▸ **Job**:
Reproduce word for word the rows from the line with "Best Airline College in" to the line with "e’s placement record", including both of those lines.

▸ **Records for this exercise**:
####
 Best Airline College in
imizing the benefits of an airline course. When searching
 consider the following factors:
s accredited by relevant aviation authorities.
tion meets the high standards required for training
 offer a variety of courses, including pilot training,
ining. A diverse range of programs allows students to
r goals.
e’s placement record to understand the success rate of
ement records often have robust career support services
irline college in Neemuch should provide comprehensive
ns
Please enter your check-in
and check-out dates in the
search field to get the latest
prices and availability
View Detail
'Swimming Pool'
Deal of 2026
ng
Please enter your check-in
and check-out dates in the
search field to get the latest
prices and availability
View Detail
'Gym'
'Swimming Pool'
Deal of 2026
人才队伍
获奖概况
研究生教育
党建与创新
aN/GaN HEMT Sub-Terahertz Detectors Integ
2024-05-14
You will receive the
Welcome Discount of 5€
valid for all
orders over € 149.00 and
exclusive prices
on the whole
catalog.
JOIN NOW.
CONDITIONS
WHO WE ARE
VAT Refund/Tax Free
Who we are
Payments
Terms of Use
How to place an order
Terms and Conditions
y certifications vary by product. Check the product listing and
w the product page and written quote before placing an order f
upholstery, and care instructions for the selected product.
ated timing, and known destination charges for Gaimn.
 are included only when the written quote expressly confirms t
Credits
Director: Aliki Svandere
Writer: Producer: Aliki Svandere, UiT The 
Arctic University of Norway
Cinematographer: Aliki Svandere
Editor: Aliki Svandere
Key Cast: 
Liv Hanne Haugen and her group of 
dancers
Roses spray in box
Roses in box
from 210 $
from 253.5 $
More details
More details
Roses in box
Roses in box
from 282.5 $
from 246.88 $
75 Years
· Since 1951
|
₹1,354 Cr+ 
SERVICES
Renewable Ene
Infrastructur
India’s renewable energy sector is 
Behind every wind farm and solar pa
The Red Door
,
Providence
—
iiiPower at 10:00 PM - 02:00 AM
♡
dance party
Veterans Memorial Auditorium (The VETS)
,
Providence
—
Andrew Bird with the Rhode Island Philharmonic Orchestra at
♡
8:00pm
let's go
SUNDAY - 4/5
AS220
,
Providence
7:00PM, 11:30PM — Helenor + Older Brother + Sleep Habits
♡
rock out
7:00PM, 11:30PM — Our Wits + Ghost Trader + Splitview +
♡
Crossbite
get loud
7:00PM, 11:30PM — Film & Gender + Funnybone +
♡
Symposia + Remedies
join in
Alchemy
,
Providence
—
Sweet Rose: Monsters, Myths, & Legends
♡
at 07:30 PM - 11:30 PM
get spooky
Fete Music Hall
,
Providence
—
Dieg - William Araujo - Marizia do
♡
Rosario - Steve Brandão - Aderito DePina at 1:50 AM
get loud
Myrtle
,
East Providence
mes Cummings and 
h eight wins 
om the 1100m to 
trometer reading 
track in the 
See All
####
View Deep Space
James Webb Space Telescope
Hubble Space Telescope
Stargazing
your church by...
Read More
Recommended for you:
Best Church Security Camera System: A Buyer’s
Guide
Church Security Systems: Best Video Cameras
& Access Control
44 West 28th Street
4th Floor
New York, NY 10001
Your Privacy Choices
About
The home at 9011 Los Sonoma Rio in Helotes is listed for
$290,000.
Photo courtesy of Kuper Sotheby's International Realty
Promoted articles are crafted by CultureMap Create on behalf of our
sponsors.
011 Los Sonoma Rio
####
▸ **Response for this exercise**:
 Best Airline College in
imizing the benefits of an airline course. When searching
 consider the following factors:
s accredited by relevant aviation authorities.
tion meets the high standards required for training
 offer a variety of courses, including pilot training,
ining. A diverse range of programs allows students to
r goals.
e’s placement record to understand the success rate of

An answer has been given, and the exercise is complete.